Asu era seduta nella fredda stanza degli interrogatori, il volto mantenuto calmo e imperturbabile, illuminato dalla luce fioca della lampada sopra di lei. Di fronte, l’investigatore Mercan la osservava con uno sguardo severo, quasi volesse penetrare la maschera di tranquillità che Asu indossava. Sapeva che stava giocando una partita pericolosa, al confine tra vittoria e sconfitta, ma non poteva permettersi di mostrare alcun segno di debolezza.
Intanto, in un’altra parte della stazione di polizia, Nihan sedeva rannicchiata nella cella, le mani strette una nell’altra. Il peso della paura gravava su di lei come una tempesta senza fine. L’immagine di Kemal le appariva continuamente nella mente, come un raggio di luce che taglia l’oscurità. Si chiedeva se lui fosse là fuori a cercare un modo per salvarla.
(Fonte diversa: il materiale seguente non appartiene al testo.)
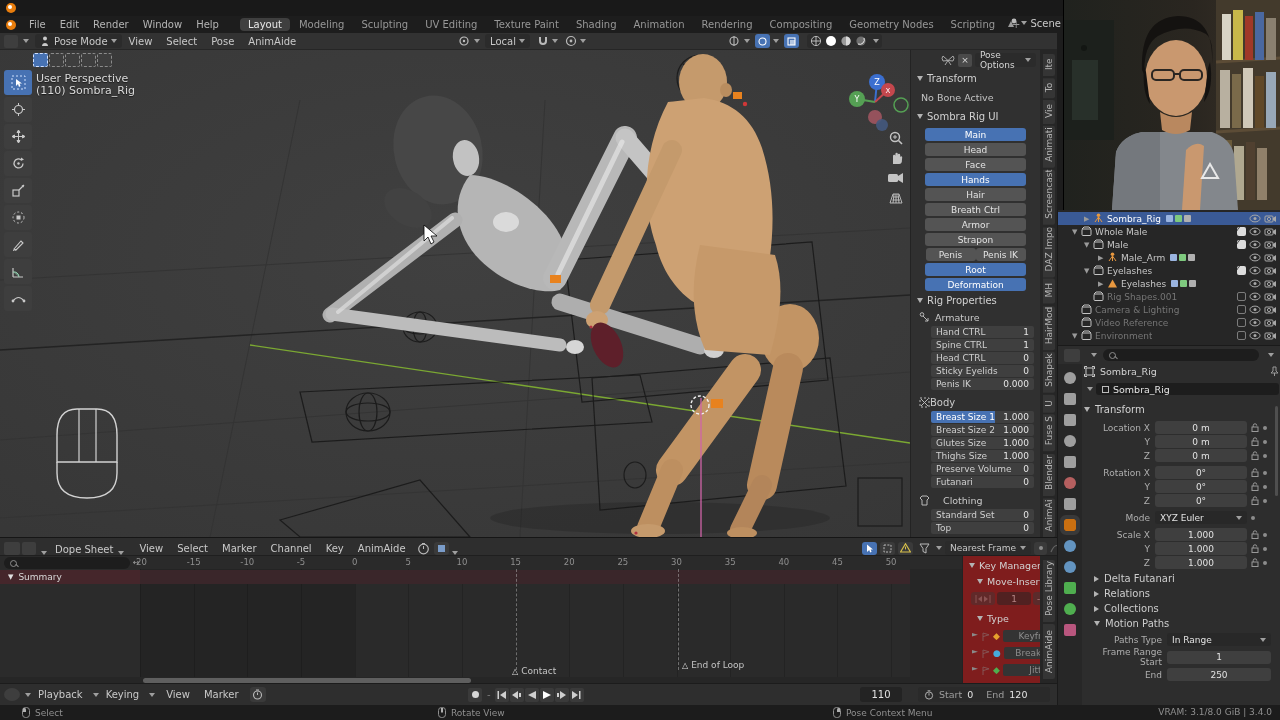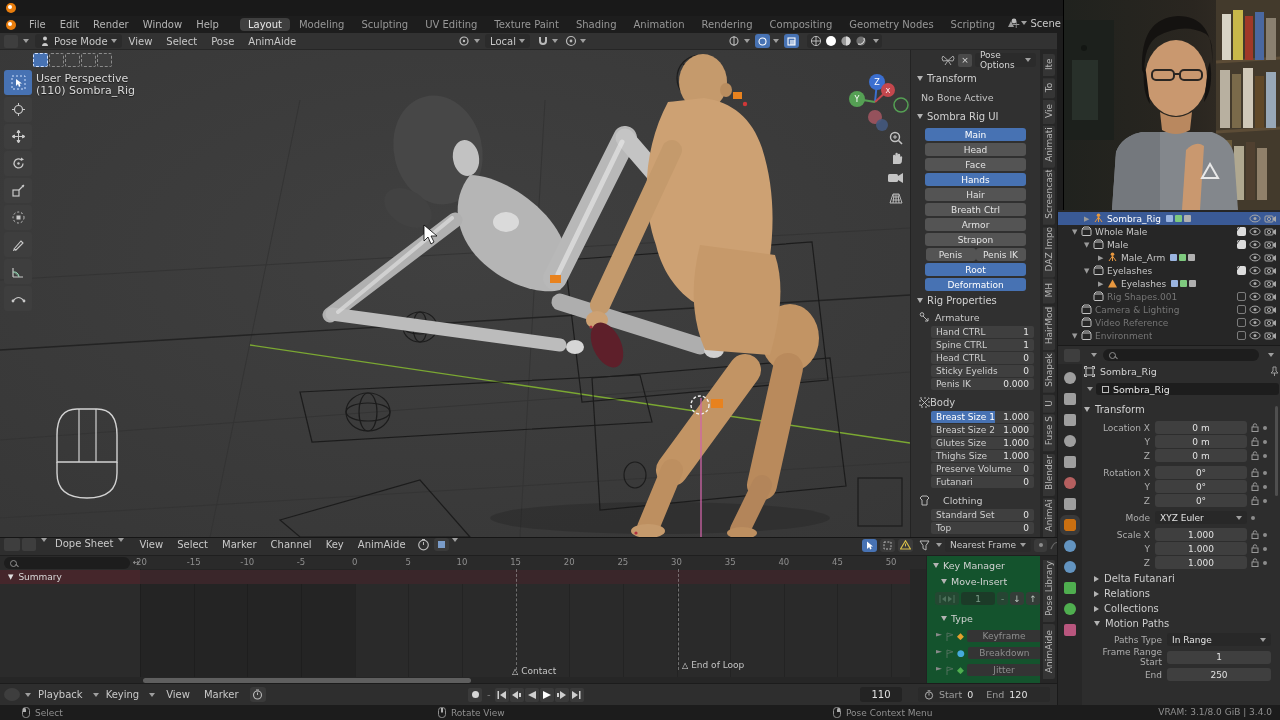--- a/index.html
+++ b/index.html
@@ -81,7 +81,7 @@
   .coll-h .tri-r{margin-right:5px;}
   
   #dope{left:0;top:537px;width:1057px;height:146px;background:#262626;border-top:1px solid #161616;overflow:hidden;}
-  #ds-head{position:absolute;left:0;top:0;width:1057px;height:18px;background:#2e2e2e;display:flex;align-items:flex-start;font-size:10px;color:#c9c9c9;border-bottom:1px solid #1f1f1f;}
+  #ds-head{position:absolute;left:0;top:0;width:1057px;height:18px;background:#2e2e2e;display:flex;align-items:flex-end;font-size:10px;color:#c9c9c9;border-bottom:1px solid #1f1f1f;}
   #ds-ruler{position:absolute;left:0;top:18px;width:1057px;height:13px;background:#2a2a2a;font-size:8.5px;color:#8f8f8f;}
   .tick{position:absolute;top:1px;transform:translateX(-50%);}
   #ds-left{position:absolute;left:0;top:31px;width:140px;height:108px;background:#2b2b2b;}

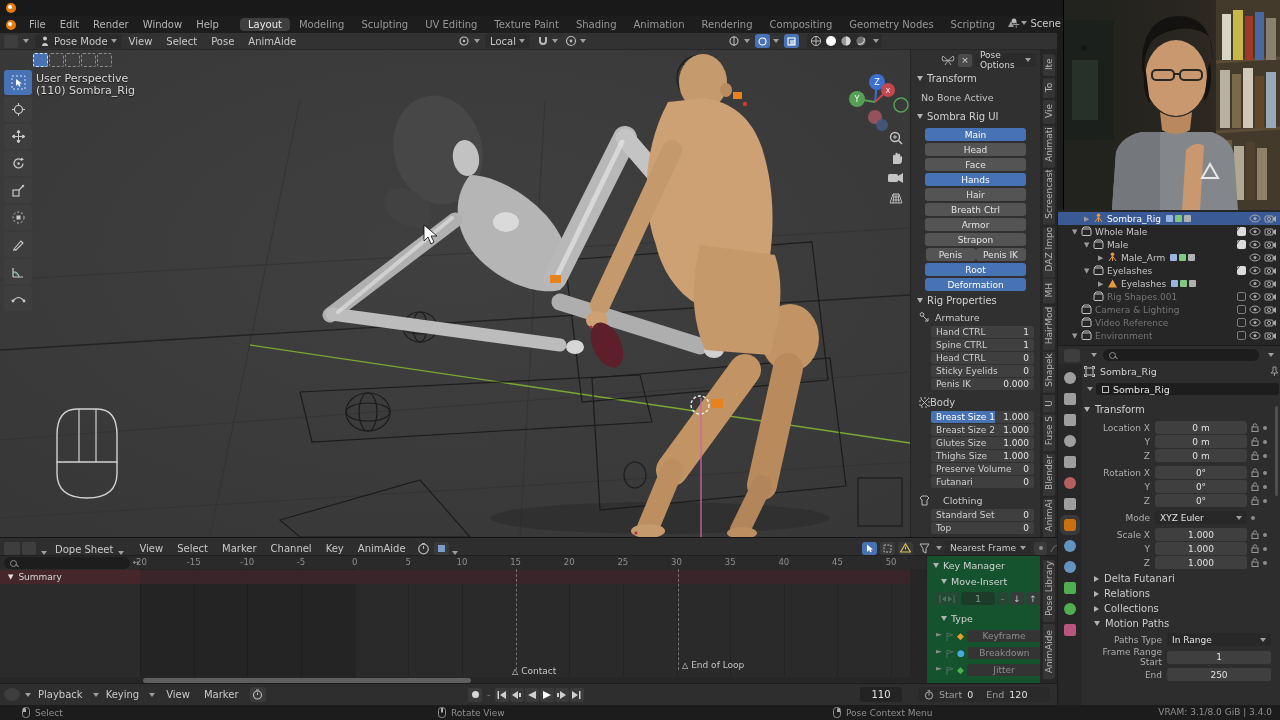--- a/index.html
+++ b/index.html
@@ -95,7 +95,7 @@
   .mtri::before{content:"△";font-size:8px;color:#ddd;}
   #ds-scroll{position:absolute;left:143px;top:140px;width:328px;height:5px;background:#5f5f5f;border-radius:3px;}
   
-  #keymgr{position:absolute;left:926px;top:18px;width:130px;height:128px;background:#14532d;border-left:1px solid #222;font-size:9px;overflow:hidden;}
+  #keymgr{position:absolute;left:962px;top:18px;width:130px;height:128px;background:#7f1d1d;border-left:1px solid #222;font-size:9px;overflow:hidden;}
   #km-tabs{position:absolute;left:1040px;top:18px;width:17px;height:128px;}
   .ktype{display:flex;align-items:center;gap:3px;margin:0 4px 5px 8px;}
   .ktype .klbl{flex:1;background:#343434;border-radius:2px;color:#8e8e8e;text-align:center;height:12px;line-height:12px;}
Improvvisamente, la porta della stanza degli interrogatori si aprì. Asu si alzò, il suo sguardo glaciale rivelava una leggera esitazione. “Voglio ritirare la denuncia,” dichiarò con voce ferma, lasciando Mercan visibilmente sorpreso. La decisione di Asu non era dettata dalla compassione, ma da una strategia. Per Nihan, però, significava la libertà.
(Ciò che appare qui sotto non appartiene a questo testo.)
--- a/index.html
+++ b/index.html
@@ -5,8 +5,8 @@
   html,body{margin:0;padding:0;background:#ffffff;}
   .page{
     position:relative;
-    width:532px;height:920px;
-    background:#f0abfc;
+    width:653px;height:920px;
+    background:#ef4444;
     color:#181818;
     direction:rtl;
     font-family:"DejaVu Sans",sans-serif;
Quando la porta della cella si aprì, Nihan uscì, i suoi occhi ancora velati dalla paura, ma ora brillavano di speranza. Davanti a lei c’era Kemal, con uno sguardo deciso. Senza dire una parola, si avvicinò, prendendole delicatamente la mano. “Nessuno potrà separarci,” affermò Kemal, con una voce calda e sicura come una promessa.
In quel momento, ogni paura e dubbio sembravano svanire. Anche se il cammino davanti a loro era ancora pieno di difficoltà, il loro amore era un legame forte e indissolubile. Asu, da lontano, li osservava, con un sorriso amaro e complesso sul volto. Sapeva di aver perso una mano in questa partita, ma il gioco non era ancora finito.